I quite like my existing phone
Despite Apple CEO Steve Jobs’ assertion that nobody likes their cell phone, I’m quite fond of mine — a Nokia e61. Prior to my Nokia, I used a Treo 650, which, in many respects, I liked even more. Both handsets feature a full QWERTY thumb-board, and for the most part can be operated one-handed. The Nokia e61 also features WiFi support and a very capable web browser (based on Apple’s own WebKit source code).
The iPhone lacks a thumb-board — instead a virtual keyboard is provided — and the multi-touch interface often requires the use of two hands: one to support the device, and the other hand to manipulate the screen.
Additionally, I have my Nokia e61 set up to work seamlessly with mobile versions of Gmail and Google Reader, my two main productivity apps.
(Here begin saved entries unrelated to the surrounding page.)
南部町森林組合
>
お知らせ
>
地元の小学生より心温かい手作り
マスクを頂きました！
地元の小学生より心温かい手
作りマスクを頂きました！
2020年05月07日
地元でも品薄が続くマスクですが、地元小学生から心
If it ain’t broke, don’t fix it.
The iPhone’s lack of 3G
If you’re going to have a mobile Internet device, especially in the UK, 3G support is a given. WiFi connections here are far from ubiquitous, and with carriers spending billions to build out 3G cell networks a few years ago, it seems almost criminal to launch an iPhone in the UK without 3G support — another reason to stick with my 3G-based Nokia e61, and opt to carry an additional device in the iPod Touch.
Despite its large and bright screen, as well as WiFi capability, I’ve found the battery life on the iPod Touch to be excellent. Having said that, I’m skeptical of any device’s ability to juggle the demands of cell-phone usage, web surfing and media playback — which is what the iPhone has to contend with. As Jobs himself is fond of saying, you don’t want your cell phone to give up just because you’ve watched too much video.
The multi-touch UI
Perhaps the most compelling reason to switch to an iPhone is to get your hands on the device’s multi-touch interface. In a product demo, Apple’s new UI has the “wow” factor but how will it stand up in everyday use? Since the iPod Touch runs the very same UI, I wouldn’t need to sign a new cell phone contract, just to find out.
For the most part, the multi-touch UI raises the bar significantly. I’ve seen people pick up the iPod Touch for the first time and navigate the device with virtually no learning curve. This is practically unheard of for a device that offers as much functionality as the Touch. However, I’m not convinced that its the “multi” (gestures) aspect of the touchscreen UI that makes it so intuitive, but rather just good usability in general, with clear and consistently labeled buttons and the minimum of on-screen options (usually just one) offered at any one time.
The Safari web browser
Another reason I considered purchasing an iPhone was to test first-hand the device’s version of Apple’s Safari web browser, especially with the launch of so many iPhone-optimized web applications. Again, the iPod Touch, to my surprise and delight, carries the same browser, and along with it, access to all those gorgeous web apps.
Hacking the iPod Touch
Having seen the iPhone “jail breaked” to run third-party applications, I knew the same would happen to the Touch — and indeed it has. While it’s dangerous to buy any device based on future software updates or hacks, I’m convinced that the best is yet to come for the iPhone and iPod Touch. With news that Apple will release a full SDK for both devices in February, this is now a certainty.
Although I’d never argue that the iPhone makes for a bad purchase (50% of Web 2.0 Summit attendees can’t be wrong, can they?), for me personally, the iPod Touch made more sense — and I’m generally very pleased with my decision.
Of note, one potential deal breaker for those considering switching to an iPhone in the UK, is the terms and conditions associated with O2’s inclusive data usage plan. The iPhone contract claims “unlimited” mobile Internet data, and access to WiFi hotspots through The Cloud. However, in this case, “unlimited” could mean a measly 200MB of data on O2’s network, and 60 hours of WiFi access, per-month.